I got the carbs synched, well I hope I did. One of the throttle lower cables is marginally too short compared to the other two and I had to bottom everything out to get it closed enough, to what I hope is a decent idle. I could not get cable slack in that one, the other two are adjusted up about 6mm to match. Have the 1 into 4 housing mounted with a rubber lined P clamp onto a coil mount. Put the chain on, a 120 link is JUST long enough to reach on an H2B/C, with a 16 front sprocket. Torqued the front sprocket on with blue Loctite to 80 ft/ lbs.

Author:  DGA [ Sun May 07, 2017 8:30 pm ]
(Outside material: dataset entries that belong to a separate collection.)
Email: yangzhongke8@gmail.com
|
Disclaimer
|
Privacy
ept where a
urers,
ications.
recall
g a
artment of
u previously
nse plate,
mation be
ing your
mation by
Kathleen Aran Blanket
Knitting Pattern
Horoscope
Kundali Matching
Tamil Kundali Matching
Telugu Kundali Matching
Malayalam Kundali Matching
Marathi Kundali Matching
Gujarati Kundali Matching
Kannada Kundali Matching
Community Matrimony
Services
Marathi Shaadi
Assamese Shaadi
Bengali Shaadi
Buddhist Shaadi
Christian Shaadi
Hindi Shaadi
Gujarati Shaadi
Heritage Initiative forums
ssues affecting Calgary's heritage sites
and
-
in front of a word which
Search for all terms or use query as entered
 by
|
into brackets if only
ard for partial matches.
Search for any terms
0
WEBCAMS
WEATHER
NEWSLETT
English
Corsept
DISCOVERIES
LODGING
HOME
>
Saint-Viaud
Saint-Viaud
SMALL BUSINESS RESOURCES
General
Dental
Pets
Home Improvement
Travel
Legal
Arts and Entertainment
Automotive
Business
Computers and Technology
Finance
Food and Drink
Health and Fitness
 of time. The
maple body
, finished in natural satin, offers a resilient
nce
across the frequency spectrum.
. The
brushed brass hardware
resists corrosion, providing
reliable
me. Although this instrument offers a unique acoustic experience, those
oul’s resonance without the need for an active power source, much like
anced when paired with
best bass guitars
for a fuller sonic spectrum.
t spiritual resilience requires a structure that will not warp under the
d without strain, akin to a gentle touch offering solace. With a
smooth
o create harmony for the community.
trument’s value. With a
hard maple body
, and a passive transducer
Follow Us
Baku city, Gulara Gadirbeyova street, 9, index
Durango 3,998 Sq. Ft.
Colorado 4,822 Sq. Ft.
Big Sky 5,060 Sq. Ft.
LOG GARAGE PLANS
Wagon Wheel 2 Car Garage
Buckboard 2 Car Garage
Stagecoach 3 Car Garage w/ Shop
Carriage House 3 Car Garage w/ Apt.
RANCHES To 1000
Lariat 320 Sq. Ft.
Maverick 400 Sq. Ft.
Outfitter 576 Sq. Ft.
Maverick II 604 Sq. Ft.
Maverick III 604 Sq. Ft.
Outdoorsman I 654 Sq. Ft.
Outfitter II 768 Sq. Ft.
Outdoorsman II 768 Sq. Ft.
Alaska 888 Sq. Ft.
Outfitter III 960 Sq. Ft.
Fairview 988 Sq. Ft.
Post subject:  Re: World traveler H2B rebuild

I modified the crankcase oil banjo bolts. My 1 into 3 H2B oil line has dead check valves; the balls are stuck open or more likely, the springs are dead. I tried everything to disassemble them and no luck, and I'm not willing to destroy the line. So I drilled the brass jets out of the bottom of the bolts, tapped the end 5 x .8mm and put the check balls and springs in there. A #30 small round head Mikuni jet has the same .020" orfice size, and is small enough to pass inside the 8mm thread. These are now serviceable, easily. Note that this won't work on an H2/A that has oil into the carb inlets.
Details on the banjo bolt modifications.
Case banjo bolts
Drill #30, .750” deep
Drill #19, .475” deep
Tap M5x.8mm 3/8” deep for small head round Mikuni jets
Use a #30 jet
Use .156” Stainless balls
.116” x .500” springs
You can put a ball in the hole and give it a light punch with a pin punch to make the seat smooth after drilling.The banjo hole is deep enough for the added length of the jet ok. It does not take much preload on the spring to get 4 psi. I ordered the balls and springs from McMaster.com, I love that place.